NBC News
By Griselda Nevarez
May 29, 2015
An
immigration activist said Friday she is more worried about disparaging
comments made by Ann Coulter about Mexicans and immigrants than the
controversial conservative
columnist's criticizing her weight or refusing to hug her.
Gaby
Pacheco, an immigrant activist with deferred deportation status,
discussed her encounter with Coulter in an interview with radio host
Rick Sanchez on Friday.
Pacheco
told Sanchez she is worried about the "inappropriate" and "hateful"

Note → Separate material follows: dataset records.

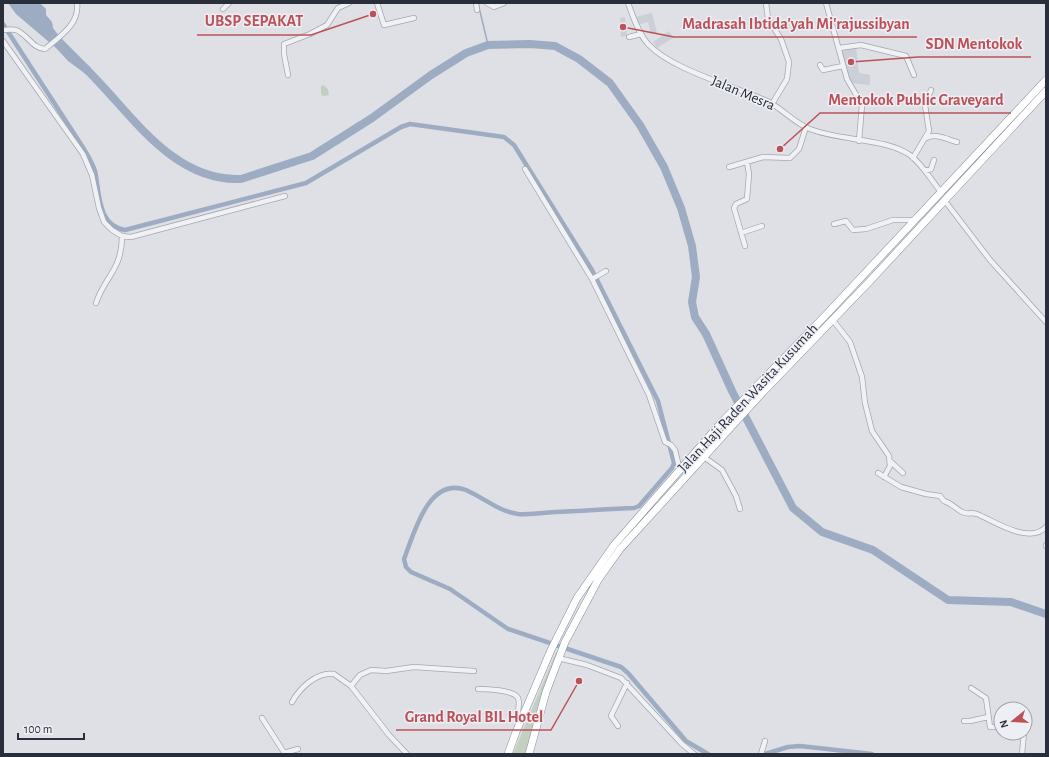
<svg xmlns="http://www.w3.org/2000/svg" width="1049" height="757" font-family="'Alegreya Sans',sans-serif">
  <rect width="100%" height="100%" fill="#dee0e6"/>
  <path fill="#cccfd7" d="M652,13l5,20 -6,1 -3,-12 -11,3 -1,-8z
    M625,17l2,19 -6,1 -1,-19z
    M669,31l4,7 -16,10 -4,-6z
    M856,47l3,26 11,2v10l-21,-2 -8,-32z"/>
  <path fill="#c3cfc0" d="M323,85l5,4 1,6 -6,1 -2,-2v-8z
    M556,652l2,1 -29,101h-16z"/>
  <path fill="#9dacc2" d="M8,3h32l6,6v6l6,7 1,6 6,8 32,32 1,7h-5l-19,-14 -12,-13 -40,-34z"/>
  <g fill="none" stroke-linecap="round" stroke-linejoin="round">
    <path stroke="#9dacc2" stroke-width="1.5" d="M478,3l10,42"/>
    <path stroke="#9dacc2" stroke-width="4.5" d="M3,24l81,125c4,7 9,15 11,22 5,23 2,54 30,59l181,-47 95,-56 9,-3 94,13 10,8 78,125 66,131 16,62 -2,5 -33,38 -5,2c-26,1 -53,3 -79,4 -12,1 -25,3 -37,2 -20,-3 -34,-16 -52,-24 -38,-14 -52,44 -62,69l2,8 5,5 39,17 58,40 113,38 7,6 58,68 22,13
      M765,754l23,-7 12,-1 72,8"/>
    <path stroke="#9dacc2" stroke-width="8" d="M85,68c45,43 86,114 156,111l71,-23 60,-38 59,-43 35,-22 22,-8 42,-1 25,2 24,13 31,24 30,42 24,42 17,41 11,38 4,31 -4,25 3,15 11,17 26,57 61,117 29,24 51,18 75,50 63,2 35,12"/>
    <defs>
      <path id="minor" d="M377,3l7,22 30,-7
        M476,3l1,7
        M487,3l7,4 10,-4
        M628,3c5,13 10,30 20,41 24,26 86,42 119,57 16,8 27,22 43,28 30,12 75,9 100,26 13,10 21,25 31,37
        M766,3l2,16 13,20 8,23 -2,17 -15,25
        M826,3l21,76 15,26 -3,36
        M223,9l6,-6
        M3,30c4,0 8,-1 13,0 11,4 17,19 29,19 14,-12 35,-25 32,-46
        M629,37l12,-3
        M3,41l80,113 9,21 7,33 5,14 8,8 10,6 9,1 154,-41
        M839,48l22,-3 45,11 8,19
        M820,65l3,5 20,-4
        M288,75l-4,-21v-10l26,-10 17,-9 11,-17 11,-5
        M926,138c10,-5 20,1 31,4
        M913,158l16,-27 -4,-26 6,-15
        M729,167l34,-10 27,1 9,-9 7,-22
        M525,169l67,110 57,116 16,47 6,3 4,5 5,21
        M925,171l6,-2 3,-9
        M945,201l45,59 56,62
        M834,224l12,-3 7,9 13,-1 27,-9h23
        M741,233l21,-7
        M745,246l-11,-38 2,-4 11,-5 2,-25 -2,-12
        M592,279l14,-8
        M96,303c9,-27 26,-33 26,-67
        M832,319l18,23 12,35 3,26 7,28 17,25 1,10 -6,11
        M704,457l18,13 14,26 4,13
        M891,462l12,11
        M878,473l23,14 25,7 14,2 4,5c7,2 11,7 18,11 5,3 10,0 15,2 17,7 52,31 69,13
        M1046,545v1
        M558,658l29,7 34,13 61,66 12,10
        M351,686l9,-11 11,-5 15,1 28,-4 60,4
        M971,688l15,10 4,29h11
        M478,689c9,0 36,1 40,9 2,4 0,11 0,16l4,3
        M292,702c8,-14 24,-30 42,-28l17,12 38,49 18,19
        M262,718l23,36
        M964,721h6l18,-4
        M618,726l-7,-10 16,-33
        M284,753l14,-4
        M761,754l4,-13
        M1022,754l2,-21"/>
      <path id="highway" d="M508,754l8,-22 35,-82 26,-52 37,-53 107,-122 103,-106 222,-237
        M529,754l17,-62 19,-50 33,-62 22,-31 143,-157 107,-111 176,-190"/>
    </defs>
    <use href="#minor" stroke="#a4a7af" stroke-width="6"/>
    <use href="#highway" stroke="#878d9a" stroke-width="8"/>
    <use href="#minor" stroke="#f0f1f5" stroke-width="4.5"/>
    <use href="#highway" stroke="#fff" stroke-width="7"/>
  </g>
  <g text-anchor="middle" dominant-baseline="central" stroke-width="3" stroke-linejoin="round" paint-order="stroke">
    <g font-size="15" fill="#292e3b" stroke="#edeff4">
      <text transform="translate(743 93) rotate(23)">Jalan Mesra</text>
      <text transform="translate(748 398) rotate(-47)">Jalan Haji Raden Wasita Kusumah</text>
    </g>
  </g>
  <path fill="none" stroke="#bd5158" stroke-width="1.5" d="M373 14L311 35H197M623 27L674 37H917M851 62L918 57H1031M780 149L820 113H1011M579 681L551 730H396"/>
  <g fill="#bd5158" stroke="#edeff4" stroke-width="1.5">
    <circle cx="373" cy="14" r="4"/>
    <circle cx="623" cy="27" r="4"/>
    <circle cx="851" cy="62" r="4"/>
    <circle cx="780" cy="149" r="4"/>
    <circle cx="579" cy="681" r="4"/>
  </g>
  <g font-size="16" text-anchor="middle" font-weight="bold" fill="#bd5158" stroke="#edeff4" stroke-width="3" stroke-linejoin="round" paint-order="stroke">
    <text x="254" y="26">UBSP SEPAKAT</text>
    <text x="796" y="29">Madrasah Ibtida'yah Mi'rajussibyan</text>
    <text x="974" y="49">SDN Mentokok</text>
    <text x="916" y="105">Mentokok Public Graveyard</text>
    <text x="474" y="722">Grand Royal BIL Hotel</text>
  </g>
  <rect width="1049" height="757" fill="none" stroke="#292e3b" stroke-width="8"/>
  <g transform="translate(1013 721) rotate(252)"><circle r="19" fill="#edeff4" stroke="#9fa2aa"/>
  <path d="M0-3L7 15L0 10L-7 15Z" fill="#bd5158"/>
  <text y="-6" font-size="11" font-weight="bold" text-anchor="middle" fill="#292e3b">N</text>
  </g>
  <path d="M18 733v6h66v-6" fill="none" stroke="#292e3b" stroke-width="2"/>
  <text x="24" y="733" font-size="12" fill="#292e3b" stroke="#edeff4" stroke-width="3" paint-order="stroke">100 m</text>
</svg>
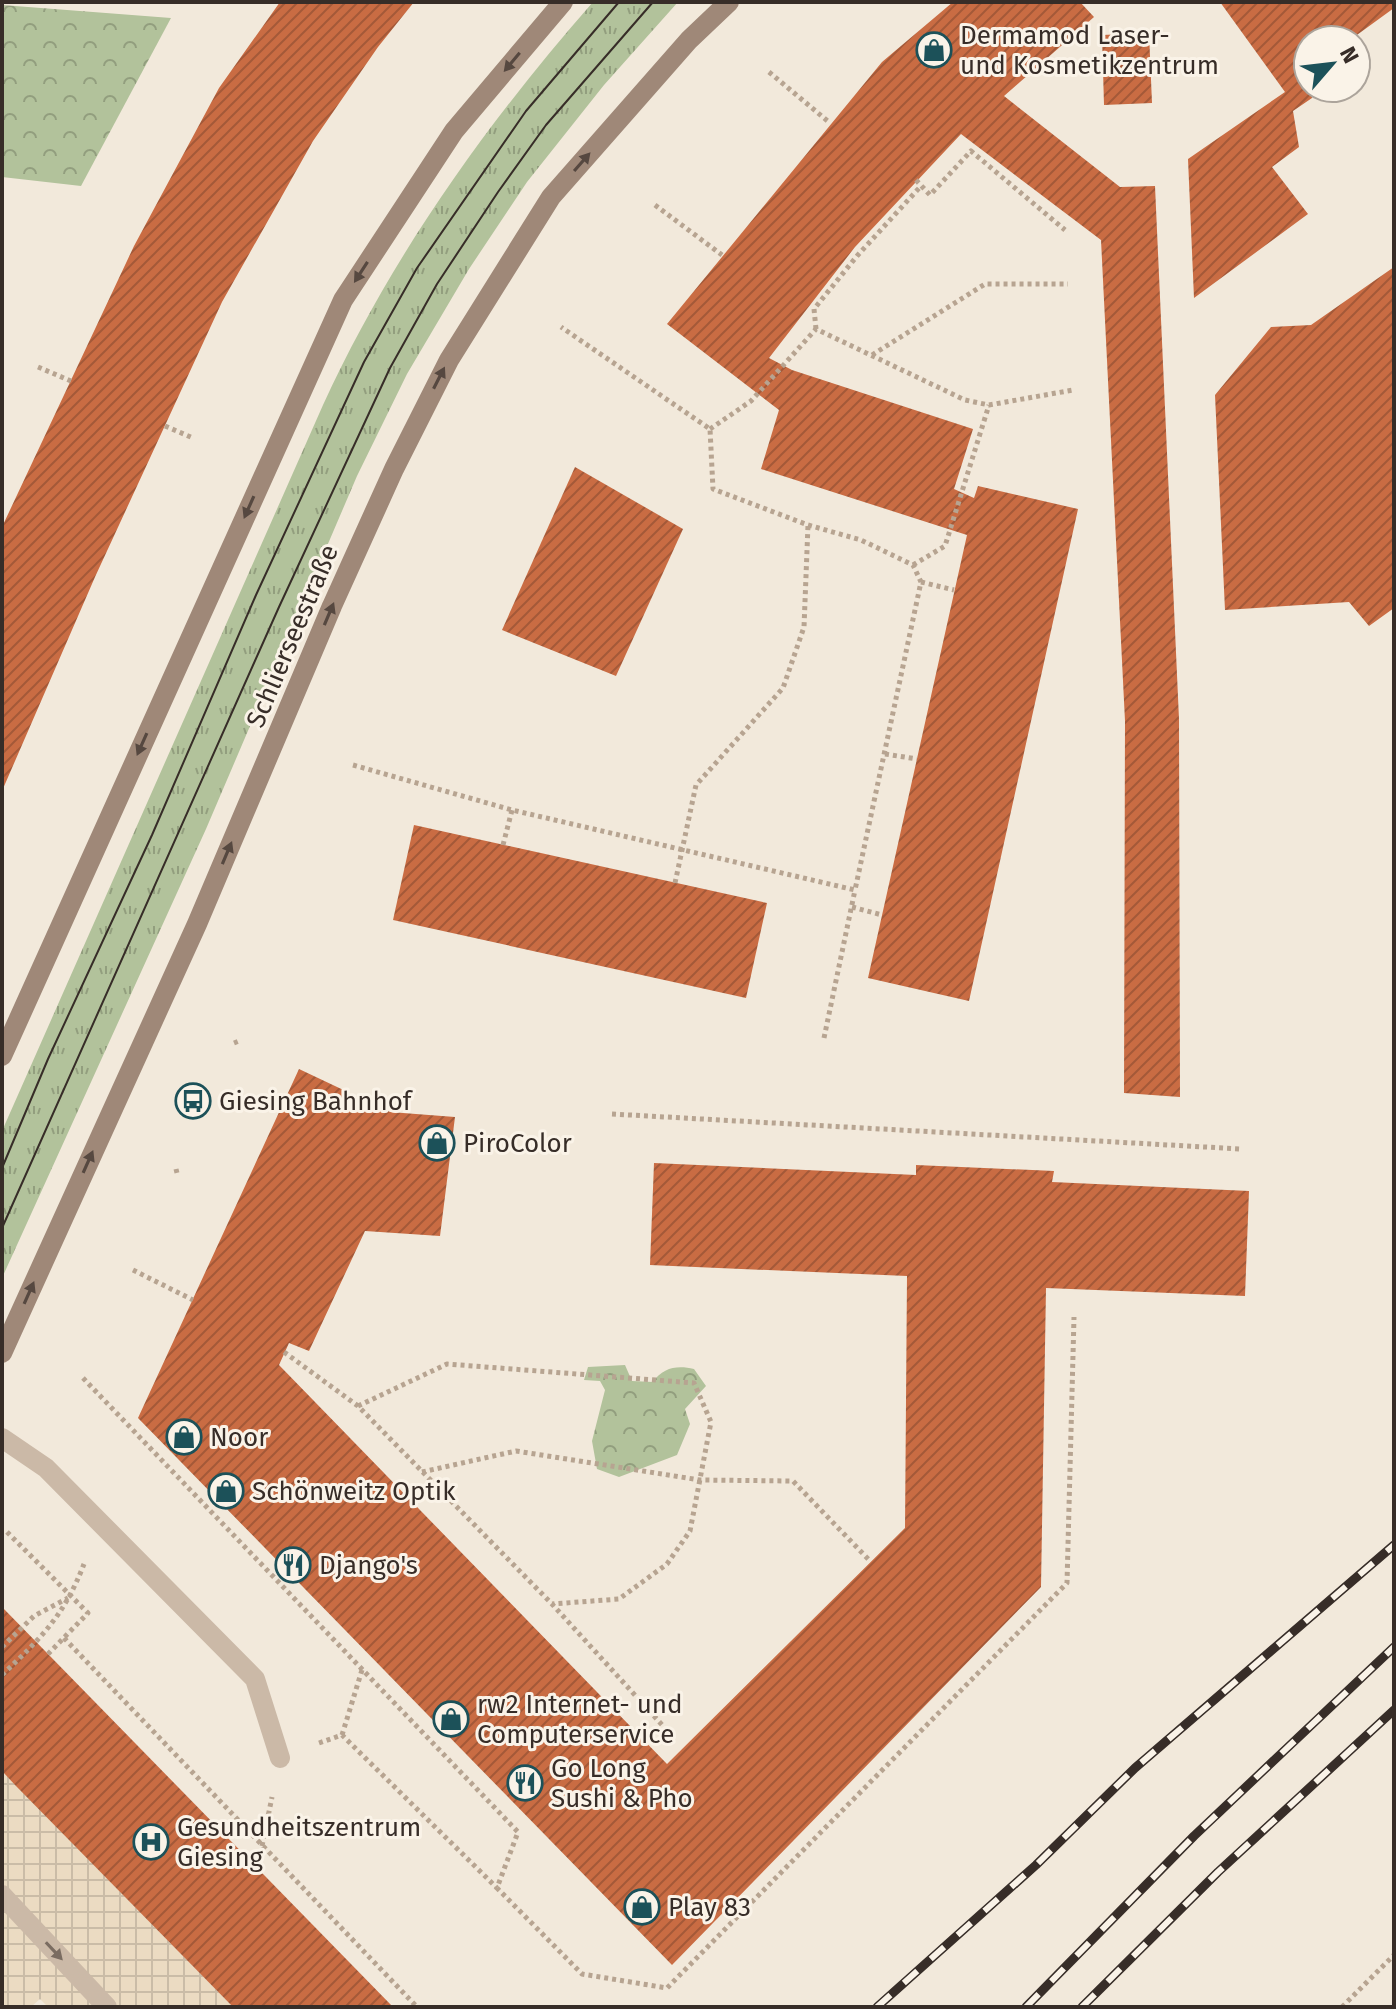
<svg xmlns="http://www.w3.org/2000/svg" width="1396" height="2009" font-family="'Fira Sans',sans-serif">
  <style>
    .grass { fill: url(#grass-tufts) }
    .park { fill: url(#park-crowns) }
    .plaza { fill: url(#plaza-grid) }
    .building { fill: url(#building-hatch) }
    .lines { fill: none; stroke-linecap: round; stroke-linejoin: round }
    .path { stroke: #b7a491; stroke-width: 5; stroke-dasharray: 4 4; stroke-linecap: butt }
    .lane { stroke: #cbb9a7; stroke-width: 20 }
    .secondary { stroke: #9f8878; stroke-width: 20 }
    .tram { stroke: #372d28; stroke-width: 2 }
    .rail-casing { stroke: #372d28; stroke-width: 9 }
    .rail { stroke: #faf3e8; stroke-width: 6; stroke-dasharray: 18; stroke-linecap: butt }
    .oneway { fill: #564840 }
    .oneway2 { fill: #7a6c61 }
    .labels { text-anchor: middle; stroke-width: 6; stroke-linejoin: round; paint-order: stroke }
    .poi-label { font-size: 26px; fill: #372d28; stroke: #faf3e8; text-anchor: start }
    .street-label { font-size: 26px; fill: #372d28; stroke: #faf3e8 }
  </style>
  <defs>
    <pattern id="grass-tufts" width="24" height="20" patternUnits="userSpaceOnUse" patternTransform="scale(2)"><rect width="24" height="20" fill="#b2c29b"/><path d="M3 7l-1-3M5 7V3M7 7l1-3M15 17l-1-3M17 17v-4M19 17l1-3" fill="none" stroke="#929e7e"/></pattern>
    <pattern id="park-crowns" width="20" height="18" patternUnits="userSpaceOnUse" patternTransform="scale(2)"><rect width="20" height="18" fill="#b2c29b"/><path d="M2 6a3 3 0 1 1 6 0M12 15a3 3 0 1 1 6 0" fill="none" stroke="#929e7e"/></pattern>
    <pattern id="plaza-grid" width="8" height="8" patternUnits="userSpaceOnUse" patternTransform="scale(2)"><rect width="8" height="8" fill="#ebdbc2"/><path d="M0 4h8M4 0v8" fill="none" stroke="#cabca7"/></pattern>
    <pattern id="building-hatch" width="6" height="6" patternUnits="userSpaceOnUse" patternTransform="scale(2)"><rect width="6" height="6" fill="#c96c43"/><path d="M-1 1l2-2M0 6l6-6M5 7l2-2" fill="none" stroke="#a45938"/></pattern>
  </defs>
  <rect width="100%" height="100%" fill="#f2e9db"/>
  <!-- grass -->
  <path class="grass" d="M593,2h85l-74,83 -77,97 -58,87 -62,105 -50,102 -151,353 -204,449v-147l321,-726c68,-148 163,-281 270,-403z"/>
  <!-- park -->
  <g class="park">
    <polygon points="2,5 171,18 81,186 2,177"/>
    <path d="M625,1365l7,16 21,1c10,-15 25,-17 41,-13l12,17 -21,23 5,15 -13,31 -58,22 -22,-8 -5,-28 13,-51 -5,-9 -16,-1 4,-13z"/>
  </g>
  <!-- plaza -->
  <polygon class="plaza" points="2,1771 233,2007 48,2007 40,1999 31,2007 2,2007"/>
  <!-- building -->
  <g class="building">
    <polygon points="280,2 414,2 378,47 313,141 222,302 95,577 2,791 2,527 134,246 219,88"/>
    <polygon points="953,2 1080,2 1094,17 1004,96 1120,187 1155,186 1179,719 1180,1097 1124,1093 1125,721 1101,240 961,134 855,247 769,358 792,370 973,429 954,489 974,498 978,486 1078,509 969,1001 868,978 967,535 761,469 779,410 667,324 882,62"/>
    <polygon points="1220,2 1394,2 1394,8 1350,40 1308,40 1308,88 1314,88 1312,98 1293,111 1299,147 1272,167 1308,214 1194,298 1188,159 1285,92"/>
    <polygon points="1149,33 1152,103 1104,105 1102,35"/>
    <polygon points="1394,267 1394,608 1369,626 1349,602 1225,610 1215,395 1271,327 1311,325"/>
    <polygon points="575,467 683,529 616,676 502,630"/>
    <polygon points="414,825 767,903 746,998 393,920"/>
    <polygon points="299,1069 390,1112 455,1117 440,1236 365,1231 309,1351 289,1343 279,1365 667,1764 905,1528 907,1276 650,1265 654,1163 916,1175 916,1165 1054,1171 1052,1182 1249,1191 1245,1296 1046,1288 1041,1587 672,1965 138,1418"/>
    <polygon points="2,1607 48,1654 393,2007 233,2007 16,1786 2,1771"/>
  </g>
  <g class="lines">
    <!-- path -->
    <g class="path">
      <polyline points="769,72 830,123"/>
      <polyline points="916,180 930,195 971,151 1065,230"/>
      <polyline points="655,205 722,255"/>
      <polyline points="816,329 814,309 857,256 921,186"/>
      <polyline points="872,355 985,284 1068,284"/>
      <polyline points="38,367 71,381"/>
      <polyline points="165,426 193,438"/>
      <polyline points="710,429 751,401 816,329 965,400 989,405 1073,390"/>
      <polyline points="913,565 945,546 989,405"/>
      <polyline points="921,582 954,590"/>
      <polyline points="885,754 917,759"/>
      <polyline points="353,765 512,810 855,890 921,582 913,565 861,540 808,525 713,489 710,429 561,327"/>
      <polyline points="503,845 512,810"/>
      <polyline points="675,883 696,785 783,688 804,627 808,525"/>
      <polyline points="852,907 882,915"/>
      <polyline points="824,1038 855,890"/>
      <polyline points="234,1043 239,1041"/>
      <polyline points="612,1114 1241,1149"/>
      <polyline points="176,1169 177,1173"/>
      <polyline points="133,1270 193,1300"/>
      <polyline points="284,1352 358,1406 552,1604 664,1727"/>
      <polyline points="83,1378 518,1832 497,1888 582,1974 667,1988 1067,1583 1074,1317"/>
      <polyline points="358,1406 447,1364 694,1383 711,1422 690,1531 667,1564 619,1599 552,1604"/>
      <polyline points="422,1472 516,1451 700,1480 793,1481 870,1561"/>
      <polyline points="7,1532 88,1613 48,1654"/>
      <polyline points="64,1638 417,2007"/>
      <polyline points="2,1647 34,1616 68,1598"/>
      <path d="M2,1675c39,-37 62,-59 82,-111"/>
      <polyline points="342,1735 362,1670"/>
      <polyline points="319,1743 342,1735 497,1888"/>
      <polyline points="262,1846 272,1797"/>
      <polyline points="1342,2007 1394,1955"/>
    </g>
    <!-- lane -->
    <g class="lane">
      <polyline points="2,1438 46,1468 255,1679 280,1758"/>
      <polyline points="2,1895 107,2007"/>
    </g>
    <!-- secondary -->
    <g class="secondary">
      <polyline points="2,1056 343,300 454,131 563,2"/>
      <polyline points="2,1353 197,924 332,606 394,469 449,360 551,197 689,40 729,2"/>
    </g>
    <!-- tram -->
    <g class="tram">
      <polyline points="2,1168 48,1059 152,835 256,595 364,362 417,268 526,111 619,2"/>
      <polyline points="2,1228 279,607 390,368 437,284 498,192 546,125 653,2"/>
    </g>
    <defs>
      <g id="rail">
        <polyline points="877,2007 1036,1865 1135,1768 1394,1545"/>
        <polyline points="1026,2007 1194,1836 1394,1647"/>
        <polyline points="1082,2007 1218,1872 1394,1710"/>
      </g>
    </defs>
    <!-- rail casing -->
    <use href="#rail" class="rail-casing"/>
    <!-- rail -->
    <use href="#rail" class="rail"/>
  </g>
  <!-- one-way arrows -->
  <defs><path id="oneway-solid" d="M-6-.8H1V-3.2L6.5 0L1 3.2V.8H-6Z" transform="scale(2)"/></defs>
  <g class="oneway">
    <use href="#oneway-solid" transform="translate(512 62) rotate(130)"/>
    <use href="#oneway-solid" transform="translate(582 162) rotate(-49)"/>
    <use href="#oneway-solid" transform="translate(361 272) rotate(123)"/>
    <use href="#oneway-solid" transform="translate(439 378) rotate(-63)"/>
    <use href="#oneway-solid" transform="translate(249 507) rotate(114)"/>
    <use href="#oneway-solid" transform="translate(329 614) rotate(-67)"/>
    <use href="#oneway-solid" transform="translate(142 744) rotate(114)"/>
    <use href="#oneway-solid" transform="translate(227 853) rotate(-67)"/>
    <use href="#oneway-solid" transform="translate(88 1162) rotate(-66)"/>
    <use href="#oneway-solid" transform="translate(29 1293) rotate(-66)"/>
  </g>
  <use class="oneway2" href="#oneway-solid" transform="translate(54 1951) rotate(47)"/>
  <!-- icons -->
  <defs>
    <symbol id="shop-ring" viewBox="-11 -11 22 22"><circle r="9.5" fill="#faf3e8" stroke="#1c5159" stroke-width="1.5"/><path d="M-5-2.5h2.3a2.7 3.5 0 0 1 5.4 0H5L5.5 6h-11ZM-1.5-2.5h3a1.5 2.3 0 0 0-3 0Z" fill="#1c5159"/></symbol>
    <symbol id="bus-ring" viewBox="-11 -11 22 22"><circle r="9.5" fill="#faf3e8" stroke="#1c5159" stroke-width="1.5"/><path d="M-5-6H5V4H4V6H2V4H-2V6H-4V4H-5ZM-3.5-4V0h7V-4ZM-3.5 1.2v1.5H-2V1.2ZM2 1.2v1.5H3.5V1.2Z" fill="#1c5159"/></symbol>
    <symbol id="restaurant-ring" viewBox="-11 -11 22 22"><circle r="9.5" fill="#faf3e8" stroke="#1c5159" stroke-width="1.5"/><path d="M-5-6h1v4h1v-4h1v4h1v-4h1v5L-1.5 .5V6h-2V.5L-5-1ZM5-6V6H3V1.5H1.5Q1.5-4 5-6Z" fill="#1c5159"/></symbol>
    <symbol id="hospital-ring" viewBox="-11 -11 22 22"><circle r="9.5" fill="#faf3e8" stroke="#1c5159" stroke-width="1.5"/><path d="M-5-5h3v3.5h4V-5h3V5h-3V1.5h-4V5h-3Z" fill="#1c5159"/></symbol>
  </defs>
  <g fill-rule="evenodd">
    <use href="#shop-ring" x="914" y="30" width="40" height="40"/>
    <use href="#bus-ring" x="173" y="1081" width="40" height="40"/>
    <use href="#shop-ring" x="417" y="1123" width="40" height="40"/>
    <use href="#shop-ring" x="164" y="1417" width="40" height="40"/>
    <use href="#shop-ring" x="206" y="1471" width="40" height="40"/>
    <use href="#restaurant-ring" x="273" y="1545" width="40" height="40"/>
    <use href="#shop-ring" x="431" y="1699" width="40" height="40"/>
    <use href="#restaurant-ring" x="505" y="1763" width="40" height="40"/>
    <use href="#hospital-ring" x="131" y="1822" width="40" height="40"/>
    <use href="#shop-ring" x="622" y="1887" width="40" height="40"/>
  </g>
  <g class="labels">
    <!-- poi labels -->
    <g class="poi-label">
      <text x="960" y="44">Dermamod Laser-<tspan x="960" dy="30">und Kosmetikzentrum</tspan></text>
      <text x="219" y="1110">Giesing Bahnhof</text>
      <text x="463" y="1152">PiroColor</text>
      <text x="210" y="1446">Noor</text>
      <text x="252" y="1500">Schönweitz Optik</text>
      <text x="319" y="1574">Django's</text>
      <text x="477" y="1713">rw2 Internet- und<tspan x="477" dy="30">Computerservice</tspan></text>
      <text x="551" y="1777">Go Long<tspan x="551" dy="30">Sushi &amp; Pho</tspan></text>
      <text x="177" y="1836">Gesundheitszentrum<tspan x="177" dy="30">Giesing</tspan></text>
      <text x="668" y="1916">Play 83</text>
    </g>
    <!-- street labels -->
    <g class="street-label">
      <text transform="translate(292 636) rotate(-67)" y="9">Schlierseestraße</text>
    </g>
  </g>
  <!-- border -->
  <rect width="1396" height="2009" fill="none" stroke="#372d28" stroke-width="8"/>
  <!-- north arrow -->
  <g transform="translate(1332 64) rotate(62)"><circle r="38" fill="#faf3e8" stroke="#aca49b" stroke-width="2"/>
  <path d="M0-6L14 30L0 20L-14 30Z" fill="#1c5159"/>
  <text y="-12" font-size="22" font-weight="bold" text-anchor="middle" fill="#372d28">N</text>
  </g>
</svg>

comments Coulter often makes about Mexicans and immigrants and how she
portrays white people
as being superior to others.
Pacheco
also said it "saddens" her to see how Coulter is "making money out of
putting fear and hateful things out in this world."
"She wants to sell books, and she's is going to be as outrageous as possible," Pacheco said.
Coulter
has written several books that have been bestsellers. Her latest is
Adios, America: The Left's Plan to Turn Our Country Into a Third World
Hellhole."
"You
can be conservative. You can be Republican. You can even be against
immigration. But you don't have to say the things that she is saying,"
Pacheco said.
Sanchez,
who described Coulter as a friend and a "brilliant woman," criticized
Coulter's comments about Pacheco's weight, saying "You don't need to do
that," but said,
"that's my Ann," in reference to Coulter's history of controversial
comments.
Pacheco
had participated in a question and answer session during an interview
of Coulter by television news anchor Jorge Ramos on Tuesday.
Pacheco
had offered to hug Coulter, "as a sign of my humanity and to recognize
you." But Coulter refused the hug, saying she was recovering from a bad
flu.
During
the interview, Coulter told Ramos that Americans should "fear
immigrants" from Mexico more than ISIS, an Islamic extremist terrorist
group.
"If
you don't want to be killed by ISIS, don't go to Syria," Coulter said
Tuesday. "If you don't want to be killed by a Mexican, there's nothing I
can tell you."
Later,
Coulter was quoted in Brietbart News, saying in an e-mail, "When I'm in
charge of immigration (after our 10-year moratorium), I will not admit
overweight girls."
Pacheco
told Sanchez she knows she's overweight "but at the same time, that
does not define who I am as a human being. And the fact that she's
trying to shame me and she's
trying to make a joke of this just labels her as a bully."
Pacheco
came to the U.S. from Ecuador with her parents at the age of 8. She
lived in the country illegally for years until 2012 when she and other
young immigrants were
granted deportation deferrals through an executive action by President
Barack Obama, known as DACA.
Pacheco
is currently the program director for TheDream.US, a national
scholarship fund for immigrant youth without legal status in the U.S.
When
Sanchez asked Pacheco if she would answer a phone call from Coulter,
Pacheco said she would, to help Coulter learn about immigrants.
"I
think she needs to hear from people like myself," Pacheco said. "She
talks about immigrants not wanting to get status and wanting to be on
welfare. That's not the immigrants
that I know, that my community represents."